Paul du Toit (1965 – 2014) was a contemporary artist based in Cape Town, South Africa, who at times maintained a studio in New York. His output included painting, sculpture, works on paper and mixed media. He was self-taught and became known for a style of painting that favoured black outlines and thick strokes in vibrant, primary colours. Before becoming an artist in the 1990s he was a computer programmer who applied his knowledge to build a website that gave his work a global reach long before he was nationally known.

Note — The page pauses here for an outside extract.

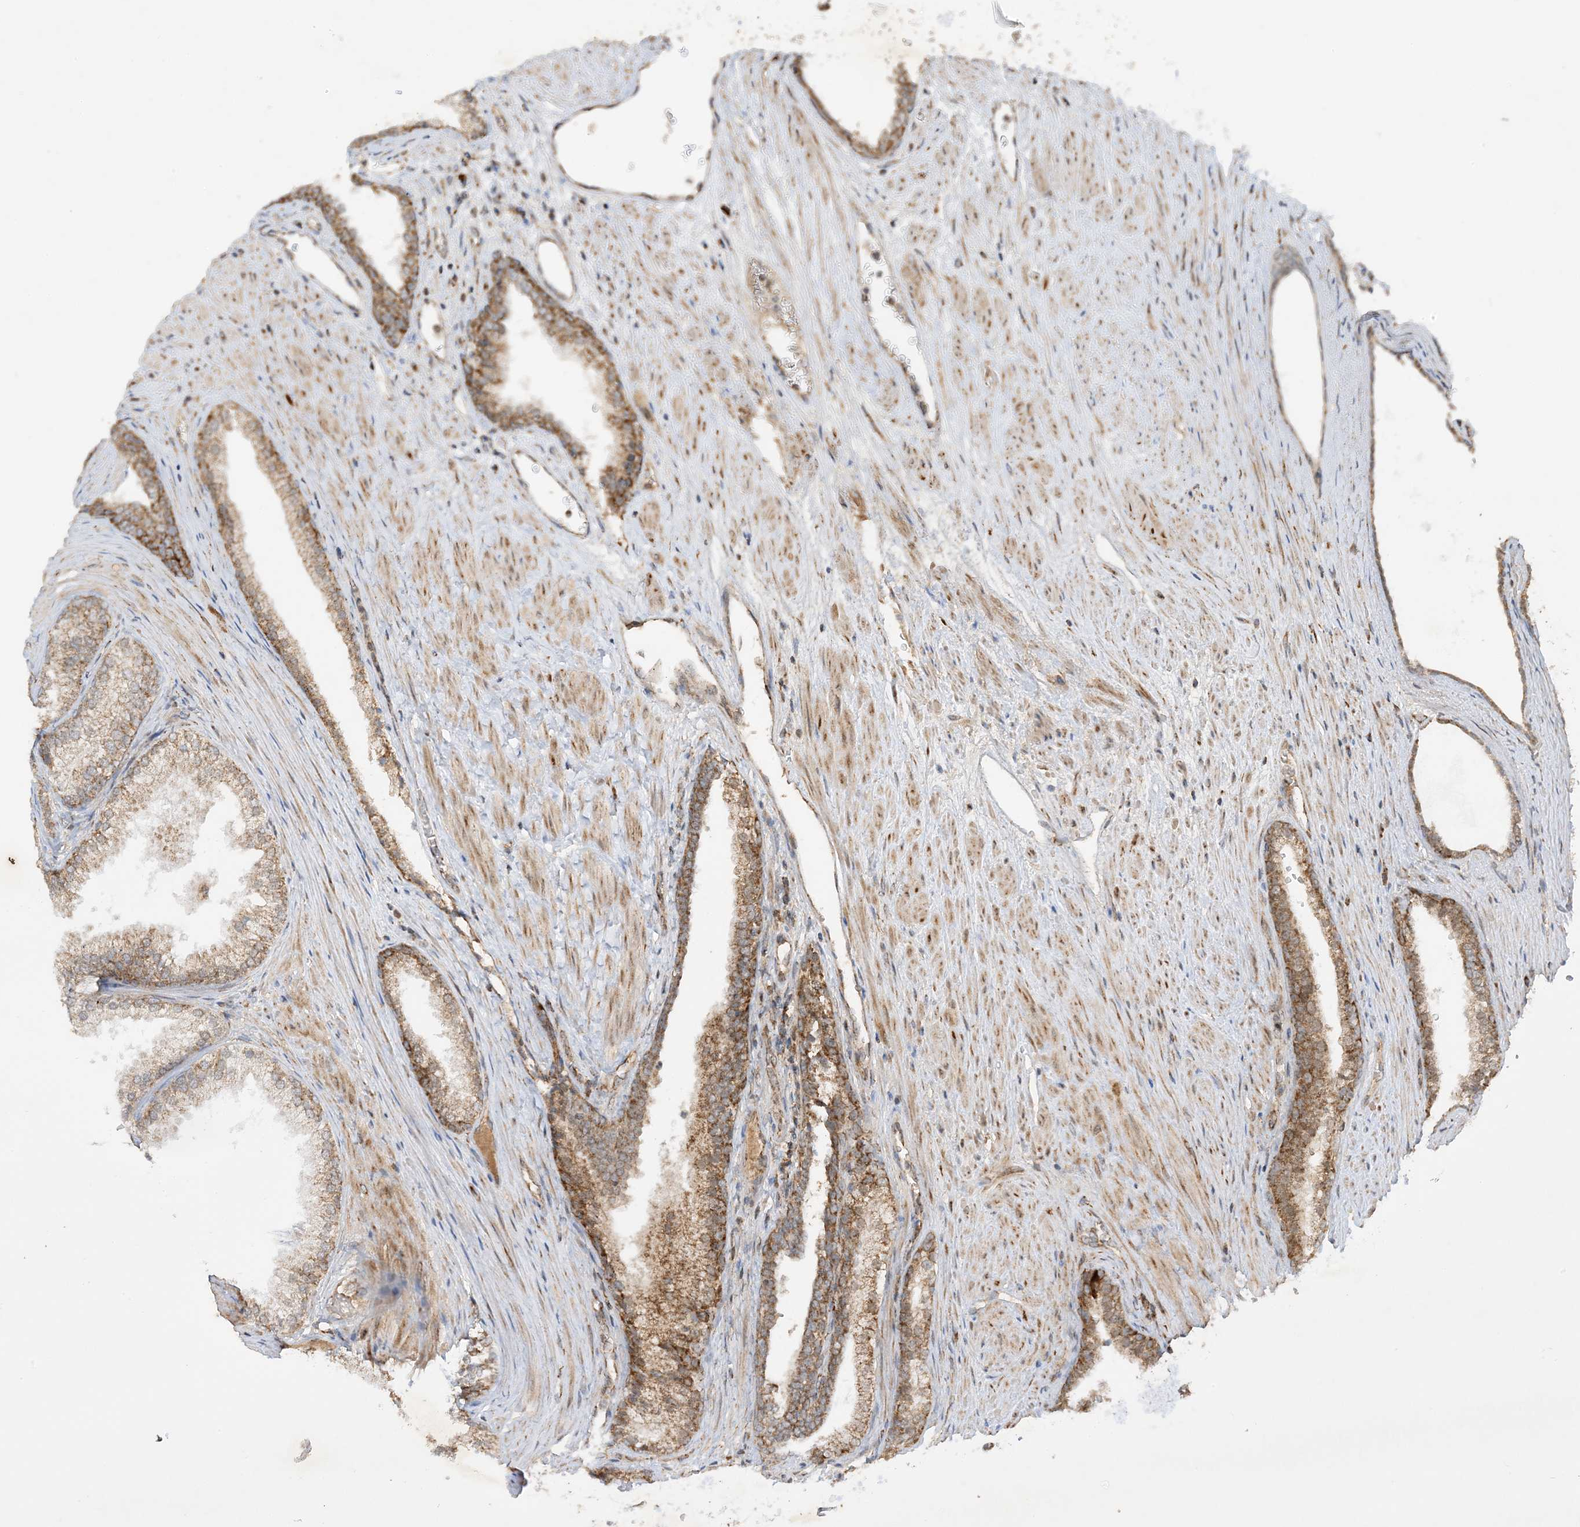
{"staining": {"intensity": "moderate", "quantity": ">75%", "location": "cytoplasmic/membranous"}, "tissue": "prostate", "cell_type": "Glandular cells", "image_type": "normal", "snomed": [{"axis": "morphology", "description": "Normal tissue, NOS"}, {"axis": "topography", "description": "Prostate"}], "caption": "There is medium levels of moderate cytoplasmic/membranous staining in glandular cells of benign prostate, as demonstrated by immunohistochemical staining (brown color).", "gene": "NDUFAF3", "patient": {"sex": "male", "age": 76}}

Du Toit was much more than just an artist; he was an explorer, an adventurer, and an experimenter. He was also a collector who loved books and music. He was able to transfer the energy of the punk music that so inspired him into his passion for making art. The ethos of punk was the light that illuminated Du Toit’s path. It made him who he was: independent, non-conformist and someone who did things his way.
Paul created PlanetPaul, a phantasmic space way beyond our milky way, which he populated with colourful, playful and energetic comic strip-like shapes and figures.
At the age of eleven Paul contracted juvenile rheumatoid arthritis which kept him in and out of hospital for three years. He used this time of recuperation to learn how to draw and paint. He sculpted with the wax that was used in his treatment. His aunt brought him books on Miró and Picasso. These artists remained influential throughout his career, as did that experience of confinement, which is strongly referenced in his work. While at a hospital in Tijuana, Mexico in 2012/2013, Du Toit describes in his diary how a session of hydrotherapy ignited an idea for new works. Despite a weakening physical body, he could not wait to get back into his studio to continue making art. That same year he was awarded the prestigious Pollock-Krasner grant.
Ashraf Jamal wrote that Paul du Toit “seemed unencumbered by gravity”, and “celebrated the vim of life above all else”. It is an apt observation because Du Toit lived his life at a blast beat. He was also a very generous individual, who willingly gave his time to numerous charity events, nationally and internationally. He achieved a great deal in a short space of time; his archive is our proof.